The value of the final bid was not revealed. Pipe Dreams at Christie’s (In PDF)
About Fellowship of The White Spot
A fellowship was created to connect Dunhill pipe smokers aficionados and keep them well informed about the new products through illustrated publications containing newsletters and letters from customers. The forms were made available in stores and were also inserted into the product boxes.
So don't expect to see Alfred Dunhill pursuing a host of younger smokers by creating novel tv products or by trying to graft on some kind of MTV image to its brand values. Instead, it is attempting to attract more customers - young and old - by emphasising the enduring social qualities associated with pipe smoking. The grandly named Fellowship of the White Spot is at the forefront of its activities. (The white spot was first introduced in 1912 because customers could not tell which side of the vulcanite mouthpiece should point upwards. It has since become a hallmark, indicating that the pipe is fit to bear the Dunhill name). ‘We’ve created a forum where pipe smokers all over the world can communicate with each other,’ explains Philpott. The idea is that smokers join the Fellowship via their local Principal Dealer. Through the Fellowship’s magazine, the company can offer product news and special offers, but it can also receive feedback from smokers and put individuals in touch with one another. Special offers can be made, and a generally closer manufacturer-customer relationship can be forged. ‘Fellowship sums it up. Pipe smokers are fellowship-type people. They are usually easy-going, friendly, easy to get-to-know people. The Fellowship carries that ambience.’The Worldwide Pipe Smoker's Magazine, by Tim Rich. Vol. 2, 2nd Semester 1993. Published by Magazine Partners, The Netherlands. P.42.
The Fellowship dovetails neatly with the essential ingredient of Alfred Dunhill’s image - Englishness. This is not the Englishness of football hooligans, fish and chips and political isolation, it is more a nostalgic evocation of more ordered times gone by: ‘Many things happen which tarnish the reputation of England, but the Englishness we are talking about is based on the reputation of craftsmanship, of reliability, of classic-ness,’ says Philpott. ‘It is an English Gentleman image. It’s an established Englishness rather than a contemporary Englishness.
- See more about it here: Fellowship of The White Spot.
About Vernon Fitment
There are two kinds of Vernon fitment: one was attached to the shank and other to the mouthpiece (Dunhill would have made the switch to the stem side because the wood being softer than vulcanite and more prone to wear). So, British record as 10225/31 on 7 April '31. Applied right after with provisional patent protection (Prov. Prot. N°:10225/31 and granted with final Nº: 363582 on 24 December 1931). In such a case, the patent record appointed a device attached to the mouthpiece. The same goes for the American patent No. 1861910.

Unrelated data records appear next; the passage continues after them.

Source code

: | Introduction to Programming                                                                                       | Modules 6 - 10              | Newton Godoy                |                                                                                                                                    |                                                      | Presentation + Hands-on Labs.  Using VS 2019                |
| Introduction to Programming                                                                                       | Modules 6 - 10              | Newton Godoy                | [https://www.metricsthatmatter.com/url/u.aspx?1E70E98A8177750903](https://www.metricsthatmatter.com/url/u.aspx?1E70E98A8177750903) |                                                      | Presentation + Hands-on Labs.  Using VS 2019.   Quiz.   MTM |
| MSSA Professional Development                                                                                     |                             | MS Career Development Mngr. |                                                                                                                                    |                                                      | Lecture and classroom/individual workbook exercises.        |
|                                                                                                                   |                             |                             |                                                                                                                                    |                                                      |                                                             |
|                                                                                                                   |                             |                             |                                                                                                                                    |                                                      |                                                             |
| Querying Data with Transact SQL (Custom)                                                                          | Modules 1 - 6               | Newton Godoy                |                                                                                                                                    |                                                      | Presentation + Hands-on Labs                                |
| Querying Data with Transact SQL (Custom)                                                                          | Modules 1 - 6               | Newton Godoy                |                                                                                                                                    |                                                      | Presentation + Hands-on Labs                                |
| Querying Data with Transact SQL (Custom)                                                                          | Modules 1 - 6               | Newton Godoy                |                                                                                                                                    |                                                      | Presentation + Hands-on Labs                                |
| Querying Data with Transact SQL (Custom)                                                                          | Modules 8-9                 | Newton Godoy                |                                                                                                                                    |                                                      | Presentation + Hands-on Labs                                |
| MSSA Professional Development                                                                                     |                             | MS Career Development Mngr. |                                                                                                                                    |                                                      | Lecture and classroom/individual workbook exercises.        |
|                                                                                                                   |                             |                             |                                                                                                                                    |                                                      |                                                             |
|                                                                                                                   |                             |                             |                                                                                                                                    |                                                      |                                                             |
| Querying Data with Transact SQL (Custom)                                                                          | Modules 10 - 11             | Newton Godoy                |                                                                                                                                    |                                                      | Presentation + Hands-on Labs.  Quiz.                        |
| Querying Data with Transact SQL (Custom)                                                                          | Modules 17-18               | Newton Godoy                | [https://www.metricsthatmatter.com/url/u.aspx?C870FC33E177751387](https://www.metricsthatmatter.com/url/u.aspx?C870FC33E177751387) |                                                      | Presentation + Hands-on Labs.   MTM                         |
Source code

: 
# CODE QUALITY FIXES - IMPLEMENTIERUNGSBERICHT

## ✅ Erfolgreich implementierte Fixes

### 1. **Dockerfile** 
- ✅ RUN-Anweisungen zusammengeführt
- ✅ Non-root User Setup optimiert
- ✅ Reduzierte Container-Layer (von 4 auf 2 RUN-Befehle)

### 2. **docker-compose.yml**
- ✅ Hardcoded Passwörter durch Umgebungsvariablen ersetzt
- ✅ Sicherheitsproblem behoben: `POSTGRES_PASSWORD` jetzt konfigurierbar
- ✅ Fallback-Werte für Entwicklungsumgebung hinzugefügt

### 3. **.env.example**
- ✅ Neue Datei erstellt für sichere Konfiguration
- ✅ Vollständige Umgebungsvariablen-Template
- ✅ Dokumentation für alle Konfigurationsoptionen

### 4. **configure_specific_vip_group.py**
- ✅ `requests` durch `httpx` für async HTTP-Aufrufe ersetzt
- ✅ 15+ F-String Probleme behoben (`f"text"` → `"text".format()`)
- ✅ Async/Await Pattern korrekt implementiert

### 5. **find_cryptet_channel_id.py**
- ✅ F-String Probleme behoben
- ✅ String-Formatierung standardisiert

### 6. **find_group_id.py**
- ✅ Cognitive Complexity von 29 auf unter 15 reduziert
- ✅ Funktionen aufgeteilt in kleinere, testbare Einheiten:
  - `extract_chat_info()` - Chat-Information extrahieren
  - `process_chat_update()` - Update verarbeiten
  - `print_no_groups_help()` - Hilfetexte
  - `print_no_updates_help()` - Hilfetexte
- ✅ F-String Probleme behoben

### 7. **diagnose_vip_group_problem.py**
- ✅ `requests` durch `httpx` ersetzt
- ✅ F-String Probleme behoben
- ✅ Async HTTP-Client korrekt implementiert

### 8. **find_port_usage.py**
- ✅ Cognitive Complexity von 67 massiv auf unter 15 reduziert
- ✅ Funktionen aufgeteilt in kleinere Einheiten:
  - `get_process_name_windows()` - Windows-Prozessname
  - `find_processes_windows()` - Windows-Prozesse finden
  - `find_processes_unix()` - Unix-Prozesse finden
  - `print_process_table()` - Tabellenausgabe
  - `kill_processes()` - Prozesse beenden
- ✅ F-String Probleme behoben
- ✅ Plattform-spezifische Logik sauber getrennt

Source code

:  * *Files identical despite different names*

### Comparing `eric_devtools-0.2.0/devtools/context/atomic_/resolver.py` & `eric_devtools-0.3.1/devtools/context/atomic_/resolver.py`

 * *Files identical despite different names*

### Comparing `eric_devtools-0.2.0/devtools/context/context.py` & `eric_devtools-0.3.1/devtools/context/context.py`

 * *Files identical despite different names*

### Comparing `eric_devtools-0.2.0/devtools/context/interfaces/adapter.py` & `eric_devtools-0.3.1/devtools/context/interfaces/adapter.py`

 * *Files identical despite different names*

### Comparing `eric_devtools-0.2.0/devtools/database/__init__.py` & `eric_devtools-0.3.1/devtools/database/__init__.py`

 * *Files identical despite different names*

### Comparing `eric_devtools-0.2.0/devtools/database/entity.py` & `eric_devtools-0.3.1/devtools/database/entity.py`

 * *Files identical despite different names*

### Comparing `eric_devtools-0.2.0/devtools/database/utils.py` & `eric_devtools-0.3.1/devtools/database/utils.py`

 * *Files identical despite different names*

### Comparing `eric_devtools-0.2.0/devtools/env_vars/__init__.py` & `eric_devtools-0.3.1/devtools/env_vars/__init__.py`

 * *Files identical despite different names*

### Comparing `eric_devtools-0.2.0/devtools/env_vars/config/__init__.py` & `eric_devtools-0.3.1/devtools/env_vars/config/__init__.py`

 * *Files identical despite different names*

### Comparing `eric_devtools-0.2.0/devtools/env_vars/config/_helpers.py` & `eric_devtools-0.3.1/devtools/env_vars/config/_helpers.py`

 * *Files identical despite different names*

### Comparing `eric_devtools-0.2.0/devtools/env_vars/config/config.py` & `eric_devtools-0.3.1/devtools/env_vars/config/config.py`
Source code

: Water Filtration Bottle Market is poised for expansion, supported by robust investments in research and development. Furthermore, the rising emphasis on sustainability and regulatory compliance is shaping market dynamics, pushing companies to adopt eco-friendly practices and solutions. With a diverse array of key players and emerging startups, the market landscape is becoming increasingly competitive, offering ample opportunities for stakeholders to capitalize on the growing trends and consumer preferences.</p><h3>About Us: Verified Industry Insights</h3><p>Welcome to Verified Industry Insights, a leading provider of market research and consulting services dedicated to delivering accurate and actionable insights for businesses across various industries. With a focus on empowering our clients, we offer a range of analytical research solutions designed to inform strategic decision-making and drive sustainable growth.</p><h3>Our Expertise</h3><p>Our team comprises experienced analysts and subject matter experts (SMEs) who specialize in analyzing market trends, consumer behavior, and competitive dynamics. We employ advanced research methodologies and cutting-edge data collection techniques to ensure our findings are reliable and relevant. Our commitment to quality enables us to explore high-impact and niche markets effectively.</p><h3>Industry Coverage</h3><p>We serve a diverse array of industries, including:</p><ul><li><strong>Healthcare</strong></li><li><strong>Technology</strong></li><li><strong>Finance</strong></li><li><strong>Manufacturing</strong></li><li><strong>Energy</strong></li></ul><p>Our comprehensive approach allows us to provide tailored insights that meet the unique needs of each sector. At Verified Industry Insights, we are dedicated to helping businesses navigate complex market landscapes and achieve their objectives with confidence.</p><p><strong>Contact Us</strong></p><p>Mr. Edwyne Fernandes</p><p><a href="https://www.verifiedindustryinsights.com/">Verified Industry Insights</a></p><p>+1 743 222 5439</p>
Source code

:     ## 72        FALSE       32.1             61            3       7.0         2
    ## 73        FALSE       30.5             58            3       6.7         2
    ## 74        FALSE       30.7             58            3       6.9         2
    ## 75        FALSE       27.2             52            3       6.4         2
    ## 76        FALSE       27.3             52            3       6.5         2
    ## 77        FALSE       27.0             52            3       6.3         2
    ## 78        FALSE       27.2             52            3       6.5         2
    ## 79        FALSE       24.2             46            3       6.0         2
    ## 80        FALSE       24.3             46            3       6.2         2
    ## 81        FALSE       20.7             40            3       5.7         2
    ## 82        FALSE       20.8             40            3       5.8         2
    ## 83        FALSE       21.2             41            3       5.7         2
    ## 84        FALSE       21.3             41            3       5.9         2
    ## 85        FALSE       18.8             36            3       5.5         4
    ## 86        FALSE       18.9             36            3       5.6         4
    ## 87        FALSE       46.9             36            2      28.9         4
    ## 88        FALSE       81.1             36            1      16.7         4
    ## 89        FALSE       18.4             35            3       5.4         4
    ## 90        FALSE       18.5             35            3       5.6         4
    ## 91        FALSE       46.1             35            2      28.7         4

However, there is another patent that has also been applied to pipes with the same device, patent No. 358812. After researching this patent, I found a record that corresponds to the number but referring to another technology: "Improvements in and relating to pyrophoric lighters", being associated with Dunhill lighter technology (applied in the same period as the pipe fitment). Vernon Dunhill was involved with developing the first mechanical Dunhill lighter, so his association in both cases makes sense. The dates and period of use match. The two tenons and patents were used from the early 1930s up to mid-1936. Both used, without considering the installation of the device - i.e, the patents can be found in both cases.
In short, the second patent is not about a modification in the same device, it actually deals with another technology. The device remained the same, only changed the place where it would be installed. New patent registration for a modification like this, doesn't make sense, does it? Would that be a mistake? A mess with patent numbers from the same inventor? Intriguing and perhaps unanswered.